There is no pretence in this edition of Thomas' that the book had any American origin; it is said to be a collection of rhymes by "old British nurses"; and such it really was. Halliwell says many of these nursery rhymes are fragments of old ballads. Mr. Whitmore deems the great popularity of "Mother Goose" due to the Boston editions issued in large numbers from 1824 to 1860.
The preface to the Worcester edition of 1785 circa is said to be written by a very great writer of very little books. Could this have been Oliver Goldsmith?

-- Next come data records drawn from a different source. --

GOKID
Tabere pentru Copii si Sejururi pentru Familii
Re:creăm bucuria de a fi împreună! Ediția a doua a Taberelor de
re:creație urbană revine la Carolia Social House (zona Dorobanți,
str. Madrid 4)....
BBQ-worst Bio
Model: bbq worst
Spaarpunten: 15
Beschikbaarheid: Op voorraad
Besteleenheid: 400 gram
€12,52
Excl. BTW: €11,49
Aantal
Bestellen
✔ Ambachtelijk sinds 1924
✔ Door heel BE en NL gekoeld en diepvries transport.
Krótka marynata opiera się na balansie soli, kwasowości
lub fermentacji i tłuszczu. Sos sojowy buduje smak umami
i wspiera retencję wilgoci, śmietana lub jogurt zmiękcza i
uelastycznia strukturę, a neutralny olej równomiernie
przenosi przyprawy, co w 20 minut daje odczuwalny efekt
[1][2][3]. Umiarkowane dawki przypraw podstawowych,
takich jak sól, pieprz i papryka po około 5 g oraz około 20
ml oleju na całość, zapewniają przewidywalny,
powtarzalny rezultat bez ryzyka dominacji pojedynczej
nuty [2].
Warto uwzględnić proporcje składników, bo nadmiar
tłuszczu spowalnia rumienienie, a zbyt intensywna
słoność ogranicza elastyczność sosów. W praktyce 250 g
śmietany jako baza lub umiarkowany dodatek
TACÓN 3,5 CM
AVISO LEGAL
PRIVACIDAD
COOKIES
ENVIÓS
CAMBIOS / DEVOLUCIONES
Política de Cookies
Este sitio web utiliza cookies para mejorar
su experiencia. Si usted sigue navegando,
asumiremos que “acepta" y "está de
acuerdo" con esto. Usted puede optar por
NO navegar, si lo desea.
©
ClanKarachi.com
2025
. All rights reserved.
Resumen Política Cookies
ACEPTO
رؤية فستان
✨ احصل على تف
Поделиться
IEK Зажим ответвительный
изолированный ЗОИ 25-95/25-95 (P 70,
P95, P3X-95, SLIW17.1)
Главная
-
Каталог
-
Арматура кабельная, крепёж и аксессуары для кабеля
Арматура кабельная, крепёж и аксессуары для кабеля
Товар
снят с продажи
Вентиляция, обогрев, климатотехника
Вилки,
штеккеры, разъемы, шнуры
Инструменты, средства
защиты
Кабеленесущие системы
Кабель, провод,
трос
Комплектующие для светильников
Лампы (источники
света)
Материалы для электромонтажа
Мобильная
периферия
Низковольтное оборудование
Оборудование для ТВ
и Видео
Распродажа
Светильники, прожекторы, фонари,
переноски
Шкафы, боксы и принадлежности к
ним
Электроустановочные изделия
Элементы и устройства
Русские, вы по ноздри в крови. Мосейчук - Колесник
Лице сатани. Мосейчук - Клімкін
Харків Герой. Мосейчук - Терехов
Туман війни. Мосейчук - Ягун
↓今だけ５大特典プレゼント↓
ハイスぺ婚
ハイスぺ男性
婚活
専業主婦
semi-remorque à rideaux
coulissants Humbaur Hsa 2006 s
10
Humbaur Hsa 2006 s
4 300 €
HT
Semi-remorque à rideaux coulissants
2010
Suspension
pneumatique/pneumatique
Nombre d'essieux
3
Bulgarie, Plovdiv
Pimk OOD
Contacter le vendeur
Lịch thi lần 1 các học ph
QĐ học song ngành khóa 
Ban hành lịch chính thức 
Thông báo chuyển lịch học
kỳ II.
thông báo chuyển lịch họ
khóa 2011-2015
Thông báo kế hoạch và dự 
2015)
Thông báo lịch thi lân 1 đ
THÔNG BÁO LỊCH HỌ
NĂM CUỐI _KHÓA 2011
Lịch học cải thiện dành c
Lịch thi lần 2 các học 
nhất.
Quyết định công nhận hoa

Irving, in his Life of Goldsmith, refers to the poet's love of catches and simple melodies, and tells of his singing "his favorite song about An old woman tossed in a blanket seventeen times as high as the moon." A Miss Hawkins boasted late in life that Goldsmith taught her to play Jack and Jill with bits of paper on his fingers just as we show the trick to children to-day. Included in these melodies are the verses "Three children sliding on the ice," which we know were written by Goldsmith. Here is an example of one of the melodies and its note:—
"Trip upon Trenchers
Dance upon Dishes
My mother sent me for some Barm, some Barm.
She bade me tread Lightly
And leave again Quickly,
For fear the Young Men should do me some Harm.
Yet! don't you see?
What naughty tricks they put upon me!
They broke my Pitcher
And spilt my Water
And huffed my Mother
And chid her Daughter,
And kiss'd my Sister instead of me."What a Succession of Misfortunes befell this poor Girl? But the last Circumstance was the most affecting and might have proved fatal."
—Winslow's View of Britain.
According to the notion of humor of the day, the notion of Goldsmith, or some other book-hack-wag, these notes were all ascribed as quotations from some profound author, just as the cuts in Goody Two Shoes were said to be by Michael Angelo, and the text from the Vatican. Thus after the rhymes, "See-saw, Margery Daw," etc., is the sober comment, "It is a mean and Scandalous Practice in an author to put Notes to a Thing that deserves no Notice. Grotius." After the "Three Wise Men of Gotham," which ends with the lines—
"If the bowl had been stronger
My tale had been longer,"
is the sententious note "It's long enough. Never lament the Loss of what is not worth having. Boyle." Puffendorf, Coke on Littleton, Pliny, Bentley on the Sublime and Beautiful, Mapes' Geography of the Mind, are other authors and books that are soberly cited.